How to Prevent Downtime Due to Human Error

3 comments

Data center downtime is often the result of equipment failure, or a chain reaction of unexpected events. But one of the leading causes of data center downtime is human error, as ComputerWorld reminds us in Stupid Data Center Tricks, which relays anecdotes of data center mishaps. The story notes a study by The Uptime Institute, which estimates that human error causes roughly 70 percent of the problems that plague data centers today.

How can this problem be mitigated? “There is no doubt that human errors in the data center causes a great deal of downtime and some of these can be avoided by adhering to some simple steps,” said Ahmad Moshiri, director of power technical support for Emerson Network Power’s Liebert Services business.

Here’s a look at Emerson Network Power’s Best Practices to Avoid Data Center Failure by Human Error:

1. Shielding Emergency OFF Buttons – Emergency Power Off (EPO) buttons are generally located near doorways in the data center. Often, these buttons are not covered or labeled, and are mistakenly shut off during an emergency, which shuts down power to the entire data center. Labeling and covering EPO buttons can prevent someone from accidentally pushing the button. See Averting Disaster with the EPO Button and Best Label Ever for an EPO Button for more on this topic.

2. Documented Method of Procedure: A documented step-by-step, task-oriented procedure mitigates or eliminates the risk associated with performing maintenance. Don’t limit the procedure to one vendor, and ensure back-up plans are included in case of unforeseen events.

3. Correct Component Labeling: To correctly and safely operate a power system, all switching devices must be labeled correctly, as well as the facility one-line diagram to ensure correct sequence of operation. Procedures should be in place to double check device labeling.

4. Consistent Operating Practices – Sometimes data center managers get too comfortable and don’t follow procedures, forget or skip steps, or perform the procedure from memory and inadvertently shut down the wrong equipment. It is critical to keep all operational procedures up to date and follow the instructions to operate the system.

5. Ongoing Personnel Training – Ensure all individuals with access to the data center, including IT, emergency, security and facility personnel, have basic knowledge of equipment so that it’s not shut down by mistake.

6. Secure Access Policies – Organizations without data center sign-in policies run the risk of security breaches. Having a sign-in policy that requires an escort for visitors, such as vendors, will enable data center managers to know who is entering and exiting the facility at all times.

7. Enforcing Food/Drinks Policies – Liquids pose the greatest risk for shorting out critical computer components. The best way to communicate your data center’s food/drink policy is to post a sign outside the door that states what the policy is, and how vigorously the policy is enforced.

8. Avoiding Contaminants – Poor indoor air quality can cause unwanted dust particles and debris to enter servers and other IT infrastructure.
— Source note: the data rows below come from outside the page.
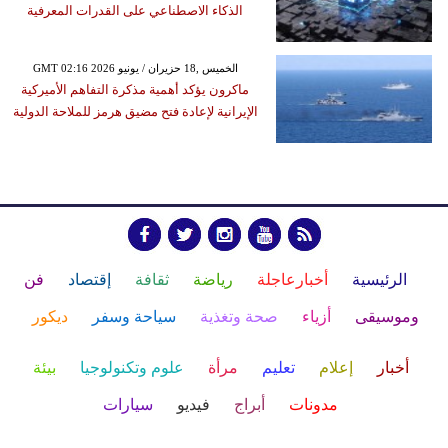
الذكاء الاصطناعي على القدرات المعرفية
GMT 02:16 2026 الخميس ,18 حزيران / يونيو
ماكرون يؤكد أهمية مذكرة التفاهم الأميركية
الإيرانية لإعادة فتح مضيق هرمز للملاحة الدولية
الرئيسية
أخبارعاجلة
رياضة
ثقافة
إقتصاد
فن
وموسيقى
أزياء
صحة وتغذية
سياحة وسفر
ديكور
أخبار
إعلام
تعليم
مرأة
علوم وتكنولوجيا
بيئة
مدونات
أبراج
فيديو
سيارات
Much of the problem can be alleviated by having all personnel who access the data center wear antistatic booties, or by placing a mat outside the data center. This includes packing and unpacking equipment outside the data center. Moving equipment inside the data center increases the chances that fibers from boxes and skids will end up in server racks and other IT infrastructure.

Add Your Comments

  • (will not be published)

3 Comments

  1. Rajesh

    good artical

  2. Steve

    I work in the industry and I'm surprised that the articles section from Liebert made no mention of utilizing FACTORY trained technicians for equipment services. For all those out there that think one service organization is as good as the next, see what happens when there's a failure with one of these pieces of equipment and the guy who shows up has no clue what model he's looking at and where and when the required parts would be available!! I could understand the items posted above with out a doubt, but the HUMAN error part is usually related to service/maintenance procedures. Factory service teams only work on their own equipment, which allows them to focus on quality service procedures for the respective equipment. Next time someone who utilizes 3rd party services is conducting preventative maintenance, ask the technician a question like, "during the PM, were the dc and ac capacitors checked and if so, what's the current age and how many years can I expect out of them before proactively replacing?". This a very simple question and the answer can mean the difference between a critical load loss or a systematic shutdown and replacement.